Fragmented Clinical Communication Hampers Care Coordination

Clinical communication across community-based healthcare settings and primary care providers (PCPs) is fragmented, which limits care coordination to support the complex needs of persons living with dementia (PLWD), according to a study published in JAMIA.

The researchers conducted six focus groups with 33 adult day care center (ADC) staff and individual semistructured interviews with 22 PCPs in California.

The study found complex communication workflows across community-based settings, like ADCs, that limit direct communication between providers and require informal caregivers to serve as intermediaries.

Additionally, the researchers found that clinical communication between ADC and PCPs relies heavily on antiquated methods of communication, such as fax and phone, which contributes to delayed and fragmented care for PLWD.

ADC staff and PCPs alike agreed on the importance of effective communication across community-based settings. ADCs possess rich information about the health and social needs of PLWD based on in-depth observations and interactions, the study authors noted.

However, the research revealed that ADCs lack ways to summarize and share clinical information to support care coordination. Rather, most information exchanged between PCPs and ADCs is done to comply with regulatory requirements.

PCPs in the study reported that they were overwhelmed by forms and regulatory documents, making it difficult to focus on key information from ADC requests. EHR inbox burden for PCPs can contribute to clinician burnout, and the number of messages received by PCPs has risen even further during the COVID-19 pandemic.

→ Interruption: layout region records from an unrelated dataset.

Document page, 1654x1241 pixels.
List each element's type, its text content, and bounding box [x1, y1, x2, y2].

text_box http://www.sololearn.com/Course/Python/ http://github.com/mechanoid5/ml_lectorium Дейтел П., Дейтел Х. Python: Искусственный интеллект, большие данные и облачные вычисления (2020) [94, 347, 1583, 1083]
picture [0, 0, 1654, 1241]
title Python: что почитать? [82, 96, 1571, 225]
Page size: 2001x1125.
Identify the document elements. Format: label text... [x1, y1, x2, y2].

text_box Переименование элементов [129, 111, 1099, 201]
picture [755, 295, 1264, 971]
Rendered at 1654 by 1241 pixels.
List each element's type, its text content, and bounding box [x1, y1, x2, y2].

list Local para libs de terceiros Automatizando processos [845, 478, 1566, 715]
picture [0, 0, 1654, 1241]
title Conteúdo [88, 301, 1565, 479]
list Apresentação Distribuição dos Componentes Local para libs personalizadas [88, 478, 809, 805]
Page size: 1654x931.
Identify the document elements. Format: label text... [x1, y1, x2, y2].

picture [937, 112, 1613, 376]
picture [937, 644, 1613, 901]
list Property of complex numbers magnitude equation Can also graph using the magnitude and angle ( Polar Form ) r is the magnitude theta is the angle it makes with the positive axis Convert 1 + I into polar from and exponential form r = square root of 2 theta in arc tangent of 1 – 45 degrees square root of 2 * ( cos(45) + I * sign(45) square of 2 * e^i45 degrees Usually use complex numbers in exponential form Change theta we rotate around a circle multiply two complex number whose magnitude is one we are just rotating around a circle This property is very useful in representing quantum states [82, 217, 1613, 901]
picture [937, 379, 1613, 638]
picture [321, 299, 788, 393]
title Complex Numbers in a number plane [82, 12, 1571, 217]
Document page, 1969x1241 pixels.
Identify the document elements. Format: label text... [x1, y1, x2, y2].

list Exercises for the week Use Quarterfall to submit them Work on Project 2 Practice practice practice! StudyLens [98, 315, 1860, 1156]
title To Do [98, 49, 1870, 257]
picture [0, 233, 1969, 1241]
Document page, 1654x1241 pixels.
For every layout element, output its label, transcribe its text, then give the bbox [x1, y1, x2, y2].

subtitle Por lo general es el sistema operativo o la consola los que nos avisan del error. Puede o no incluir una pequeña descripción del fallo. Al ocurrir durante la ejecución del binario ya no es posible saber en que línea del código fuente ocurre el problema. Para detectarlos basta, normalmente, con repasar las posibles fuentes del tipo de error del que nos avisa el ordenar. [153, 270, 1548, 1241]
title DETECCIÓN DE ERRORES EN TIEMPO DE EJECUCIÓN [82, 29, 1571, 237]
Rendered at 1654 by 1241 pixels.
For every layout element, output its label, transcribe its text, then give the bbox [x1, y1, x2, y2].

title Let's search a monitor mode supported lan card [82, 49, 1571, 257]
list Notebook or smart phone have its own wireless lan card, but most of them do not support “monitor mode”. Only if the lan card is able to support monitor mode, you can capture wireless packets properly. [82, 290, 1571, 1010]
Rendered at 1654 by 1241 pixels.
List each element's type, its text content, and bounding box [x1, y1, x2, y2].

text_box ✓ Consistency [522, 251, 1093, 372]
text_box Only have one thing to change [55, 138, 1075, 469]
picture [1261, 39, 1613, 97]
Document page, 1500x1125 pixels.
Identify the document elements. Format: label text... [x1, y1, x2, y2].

Other studies have found that most PCPs report that they only rarely or occasionally carefully read care order forms from home health services, producing potential patient safety issues. While stakeholders have developed prototypes to assist in home health and PCP clinical communication, they have not been implemented in practice.

Additionally, the study authors found that ADCs and PCPs expected informal caregivers to take primary responsibility for ensuring care coordination and tracking medical information. While engaged informal caregivers are often willing to fulfill these responsibilities, they may lack the time, resources, and health education needed to do so.

To improve care coordination for PLWD across ADC and PCPs, the researchers emphasized that a conceptual shift is needed.

“PCPs and ADCs must move away from exchanging information solely to comply with regulatory guidelines,” the study authors wrote. “Instead, the community-based care team needs to be reimagined to include the informal caregiver and ADC staff, in addition to the PCPs. All members of the team must be provided with tools to organize and share information.”

Also, when information is exchanged, the researchers noted that it must be in a succinct format to avoid adding to existing clinician burden.

“The SBAR method, highlighted as a key communication model by the Agency for Healthcare Research and Quality, was commonly cited by both ADC staff and PCPs as an effective method of exchanging information when a new clinical problem arises,” the researchers wrote. “This streamlined format limits inclusion of extraneous details.”

The researchers noted several limitations to their study. First, the sample was limited to a single state. Since ADCs are regulated on a state-by-state basis, communication patterns may reflect state-based regulations and may not be widely generalizable. However, the authors said that their findings were generally consistent with other studies of communication patterns among community-based providers.

In addition, the analysis did not include the perspectives of informal caregivers, despite them being a part of the communication process.

“Future studies should explore how best to incorporate them within the care team and strengthen their perspectives when developing person- and family-centered aged care models,” the study authors wrote.